Simultaneously, deploy a super-tough-well-manned-counter-insurgen cy-strike-force that uses ALL of the best technology and weaponry we have, and go get Bin Laden, with as much assistance of Afghanistan and Pakistan that we can get. And they have to have NATO and other organizations participate BIG TIME compared to their current commitment. This has to be a global effort and seen as such, not just a U.S. effort. Otherwise, we get all the blame when things go bad.

Also, secure small areas, and have the Army Corp. of Engineers help improve the Afghan infrastructure in those areas. This will win hearts and minds. In addition, once a rural/farming area is secured, hire expertise to destroy the poppy crops, and plant money-making alternative crops while monetarily subsidizing their loss for the short-term until they can get other crops to produce and make a profit. They may have to pay the farmers to do this kind of transition, but so what? In the long run it’ll be cheaper than losing thousands of lives and spending billions fighting a war NO ONE can win, especially when Karzai and his government is corrupt to the core.

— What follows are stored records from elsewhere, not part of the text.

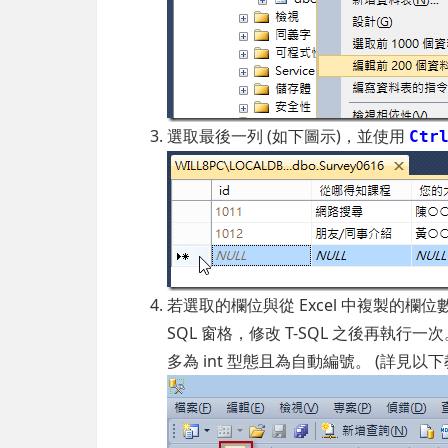
選取最後一列 (如下圖示)，並使用
Ctr
若選取的欄位與從 Excel 中複製的
SQL 窗格，修改 T-SQL 之後再執行
多為 int 型態且為自動編號。 (詳見以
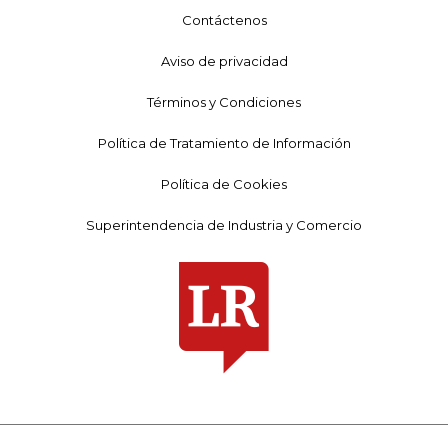
Contáctenos
Aviso de privacidad
Términos y Condiciones
Política de Tratamiento de Información
Política de Cookies
Superintendencia de Industria y Comercio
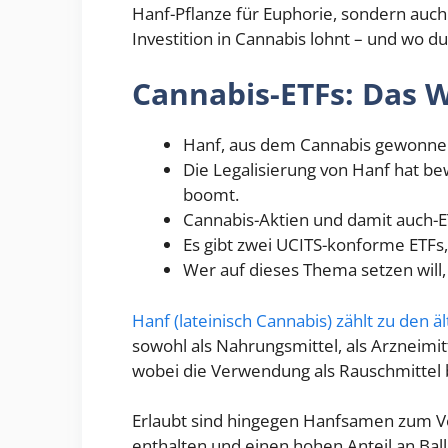
Hanf-Pflanze für Euphorie, sondern auch
Investition in Cannabis lohnt – und wo du 
Cannabis-ETFs: Das W
Hanf, aus dem Cannabis gewonnen 
Die Legalisierung von Hanf hat be
boomt.
Cannabis-Aktien und damit auch-ETF
Es gibt zwei UCITS-konforme ETFs,
Wer auf dieses Thema setzen will, 
Hanf (lateinisch Cannabis) zählt zu den ä
sowohl als Nahrungsmittel, als Arzneimi
wobei die Verwendung als Rauschmittel bei
Erlaubt sind hingegen Hanfsamen zum Ve
enthalten und einen hohen Anteil an Bal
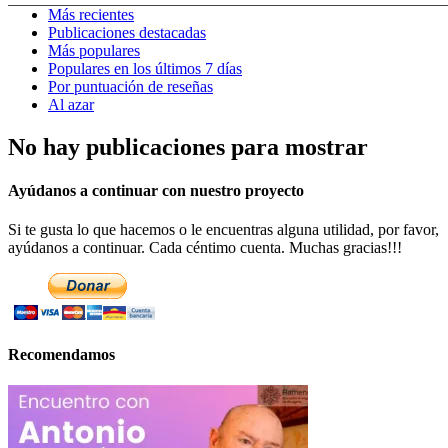
Más recientes
Publicaciones destacadas
Más populares
Populares en los últimos 7 días
Por puntuación de reseñas
Al azar
No hay publicaciones para mostrar
Ayúdanos a continuar con nuestro proyecto
Si te gusta lo que hacemos o le encuentras alguna utilidad, por favor,
ayúdanos a continuar. Cada céntimo cuenta. Muchas gracias!!!
Recomendamos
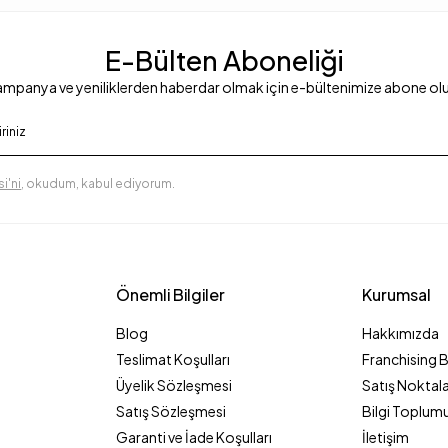
E-Bülten Aboneliği
mpanya ve yeniliklerden haberdar olmak için e-bültenimize abone ol
i'ni
, okudum, kabul ediyorum.
Önemli Bilgiler
Kurumsal
Blog
Hakkımızda
Teslimat Koşulları
Franchising 
Üyelik Sözleşmesi
Satış Noktala
Satış Sözleşmesi
Bilgi Toplumu
Garanti ve İade Koşulları
İletişim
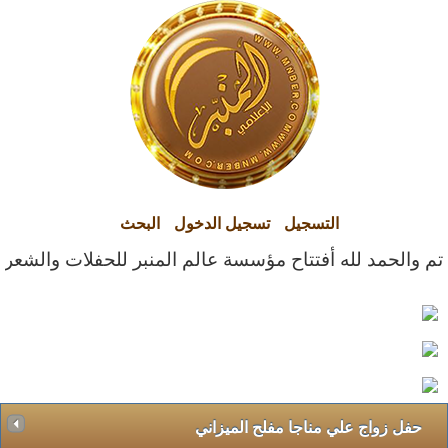
التسجيل
تسجيل الدخول
البحث
تم والحمد لله أفتتاح مؤسسة عالم المنبر للحفلات والشعراء ا
حفل زواج علي مناجا مفلح الميزاني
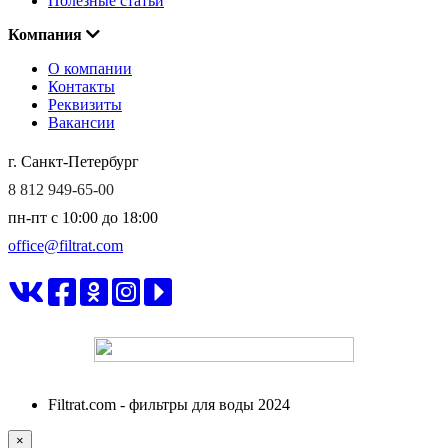
Полезные статьи
Компания
О компании
Контакты
Реквизиты
Вакансии
г. Санкт-Петербург
8 812 949-65-00
пн-пт c 10:00 до 18:00
office@filtrat.com
ФИЛЬТРАТ
Filtrat.com - фильтры для воды 2024
×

By: Raven Thu, 12 Nov 2009 00:33:49 +0000 We’re going to lose.

No, not in Helmand – that’ll remain a low intensity struggle for a couple of months… then it will turn stable.

We’re going to lose in the Sat valley in Pakistan. Not today… nor tomorrow. But certainly within the next three years.

You see, the Taliban is like quicksilver. It won’t stay put. Push it here – and it just goes somewhere else.

Western strategists have a geo-political based mindset… we think in terms of borders, terrain, geographical locations. The Taliban do not. Their strategies are based on dogma. They do not care if they establish in Helmand, or in Sat. Anywhere will do.

But we care… or we should. Strategically, I’d rather have the Taliban in Helmand than in the Sat valley (since it is already clear that we will not be able to destroy them totally).

In Helmand, NATO can fight the Taliban. But not so in the Sat valley. There we would have to rely on Pakistan to get the job done. And that raises two questions for the medium term:
a. Can they?
b. Do they want to?

So we face a predicament. If we defeat the Taliban in Afghanistan, it will only result in their appearance in some other place – and almost certainly a place where we will like them even less than in Afghanistan. So we cannot afford to defeat the Taliban in Afghanistan.

But it is a bad idea to allow the Taliban to retake Afghanistan as well.

Is there an answer? No. The US and NATO will ‘surge’. The Taliban will relocate to Pakistan. Pakistan will become embroiled in an internal war of increasing intensity. And as the threat levels increase, I wonder what India and the PRC will do?

Like a fool, I breathed a sigh of relief with the fall of the USSR… no more threats of nuclear war. Thinking back now, at least the Soviet leadership didn’t glorify senseless death.

By: Sam K Wed, 11 Nov 2009 16:29:33 +0000 “If we don’t get a level of legitimacy and governance (there), then all the troops in the world aren’t going to make any difference.”
I’m afraid this applies equally to both Kabul & Washington DC.

By: GalatianMan Tue, 10 Nov 2009 23:26:24 +0000 Obama and the Democrats campaigned since 2004 that we should be “expanding” the war in Afghanistan. Bush refused and focused on Iraq and won Iraq. Bush focused the troops in Afghanistan along the mountains/the border of Pakistan and things have remained stable. Obama removed the troops from borders so that the army could “patrol” the cities as sitting ducks and now the Taliban is streaming in and “shazam” american forces are being killed in record numbers. This is Obama’s wars. All of them.